Alongside Engl. if, we find a group of Old Icelandic nouns: if, ef, ifi, and efi, all of them meaning “doubt.” The corresponding verb ifa meant “to doubt”; it alternated with efa. The Icelandic cognate of Engl. if was ef. Old High German had the noun iba “condition, stipulation, doubt.” It would be almost ideal to trace the conjunction if to the dative or instrumental case of a word referring to hesitation and uncertainty. But despite some excellent suggestions the origin of those nouns remains unclear, and, as always, I resort to the law that one obscure (or, let us say, not fully transparent) word cannot shed light on another word of dubious origin. Also, the derivation of such a conjunction as if from a noun would be a most unusual process. Could all those nouns and verbs go back to the conjunction (in order to designate something iffy), rather than the other way around?

▸ Exercise instructions
Please decide whether each statement agrees with the passage on the word if, giving yes or no and quoting the words of the passage that decide it. 1. Old High German had a noun iba meaning “condition, stipulation, doubt.” 2. The Icelandic cognate of English if was ifi. 3. Deriving a conjunction such as if from a noun would be a common process. Rely on the passage on the word if alone, with no outside knowledge.

▸ Extracted material
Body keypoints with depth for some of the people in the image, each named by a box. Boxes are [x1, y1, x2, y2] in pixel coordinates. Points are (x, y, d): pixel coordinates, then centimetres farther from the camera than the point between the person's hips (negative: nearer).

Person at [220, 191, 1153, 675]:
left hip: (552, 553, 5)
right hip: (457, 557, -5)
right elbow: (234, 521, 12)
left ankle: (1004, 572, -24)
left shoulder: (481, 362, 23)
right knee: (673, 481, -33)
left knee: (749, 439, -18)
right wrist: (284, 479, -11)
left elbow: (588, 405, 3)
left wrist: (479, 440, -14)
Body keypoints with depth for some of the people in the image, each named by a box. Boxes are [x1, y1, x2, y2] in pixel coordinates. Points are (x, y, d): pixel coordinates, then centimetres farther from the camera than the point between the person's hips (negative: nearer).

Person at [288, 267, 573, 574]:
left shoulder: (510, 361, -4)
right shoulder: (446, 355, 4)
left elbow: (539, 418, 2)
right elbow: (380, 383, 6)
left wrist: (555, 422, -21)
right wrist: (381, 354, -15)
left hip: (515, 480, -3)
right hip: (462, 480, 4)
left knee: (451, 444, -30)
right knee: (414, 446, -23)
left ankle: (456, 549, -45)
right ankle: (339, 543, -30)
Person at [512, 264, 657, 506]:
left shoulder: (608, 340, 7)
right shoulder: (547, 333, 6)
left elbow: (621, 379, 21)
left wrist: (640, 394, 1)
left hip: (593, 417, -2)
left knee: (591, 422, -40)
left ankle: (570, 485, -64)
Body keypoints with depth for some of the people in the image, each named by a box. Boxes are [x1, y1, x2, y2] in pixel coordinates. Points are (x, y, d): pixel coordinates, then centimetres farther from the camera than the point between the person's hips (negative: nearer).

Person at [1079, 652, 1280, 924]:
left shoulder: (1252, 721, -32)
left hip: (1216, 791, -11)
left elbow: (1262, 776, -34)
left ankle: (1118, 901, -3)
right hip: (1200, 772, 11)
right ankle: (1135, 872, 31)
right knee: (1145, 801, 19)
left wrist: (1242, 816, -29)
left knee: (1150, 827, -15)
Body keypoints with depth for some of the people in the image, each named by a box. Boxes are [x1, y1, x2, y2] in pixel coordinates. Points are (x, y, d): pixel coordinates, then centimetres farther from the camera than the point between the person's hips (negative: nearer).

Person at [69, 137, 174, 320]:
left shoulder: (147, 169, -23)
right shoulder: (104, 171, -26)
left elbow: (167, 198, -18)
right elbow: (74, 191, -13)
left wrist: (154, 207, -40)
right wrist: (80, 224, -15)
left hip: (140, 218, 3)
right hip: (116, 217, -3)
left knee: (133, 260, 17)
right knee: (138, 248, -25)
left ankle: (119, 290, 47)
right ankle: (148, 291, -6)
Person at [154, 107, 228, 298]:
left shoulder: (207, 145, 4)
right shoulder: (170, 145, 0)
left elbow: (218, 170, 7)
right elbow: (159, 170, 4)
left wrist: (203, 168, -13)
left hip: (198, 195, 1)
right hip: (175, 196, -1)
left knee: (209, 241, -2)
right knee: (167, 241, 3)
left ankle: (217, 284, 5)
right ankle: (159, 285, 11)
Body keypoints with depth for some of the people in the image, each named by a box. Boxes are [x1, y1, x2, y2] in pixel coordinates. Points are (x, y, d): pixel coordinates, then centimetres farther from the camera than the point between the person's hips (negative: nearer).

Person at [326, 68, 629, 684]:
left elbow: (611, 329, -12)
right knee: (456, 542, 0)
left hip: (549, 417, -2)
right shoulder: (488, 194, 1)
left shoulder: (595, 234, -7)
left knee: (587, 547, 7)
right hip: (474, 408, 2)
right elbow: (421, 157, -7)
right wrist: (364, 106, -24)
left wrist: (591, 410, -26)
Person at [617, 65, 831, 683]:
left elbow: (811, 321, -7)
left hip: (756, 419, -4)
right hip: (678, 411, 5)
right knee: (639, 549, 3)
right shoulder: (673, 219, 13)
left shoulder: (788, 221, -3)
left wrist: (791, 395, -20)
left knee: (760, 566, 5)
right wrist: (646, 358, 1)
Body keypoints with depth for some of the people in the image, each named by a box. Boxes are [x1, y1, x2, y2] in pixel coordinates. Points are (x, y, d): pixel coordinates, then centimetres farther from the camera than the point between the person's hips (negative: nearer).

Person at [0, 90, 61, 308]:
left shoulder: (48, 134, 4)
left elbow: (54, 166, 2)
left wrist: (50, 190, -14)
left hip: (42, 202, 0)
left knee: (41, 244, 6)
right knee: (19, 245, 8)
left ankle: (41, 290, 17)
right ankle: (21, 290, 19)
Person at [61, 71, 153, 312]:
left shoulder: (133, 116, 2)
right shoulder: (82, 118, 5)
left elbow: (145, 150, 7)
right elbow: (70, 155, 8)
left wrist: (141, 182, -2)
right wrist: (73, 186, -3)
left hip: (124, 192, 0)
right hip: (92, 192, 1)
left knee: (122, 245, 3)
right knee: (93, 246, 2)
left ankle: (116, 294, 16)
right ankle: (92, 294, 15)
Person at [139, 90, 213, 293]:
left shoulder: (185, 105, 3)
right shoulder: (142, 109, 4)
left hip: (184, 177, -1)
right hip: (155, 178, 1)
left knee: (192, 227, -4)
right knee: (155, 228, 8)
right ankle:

▸ Exercise answer
1. Yes: "Old High German had the noun iba “condition, stipulation, doubt.”"
2. No: "The Icelandic cognate of Engl. if was ef."
3. No: "the derivation of such a conjunction as if from a noun would be a most unusual process."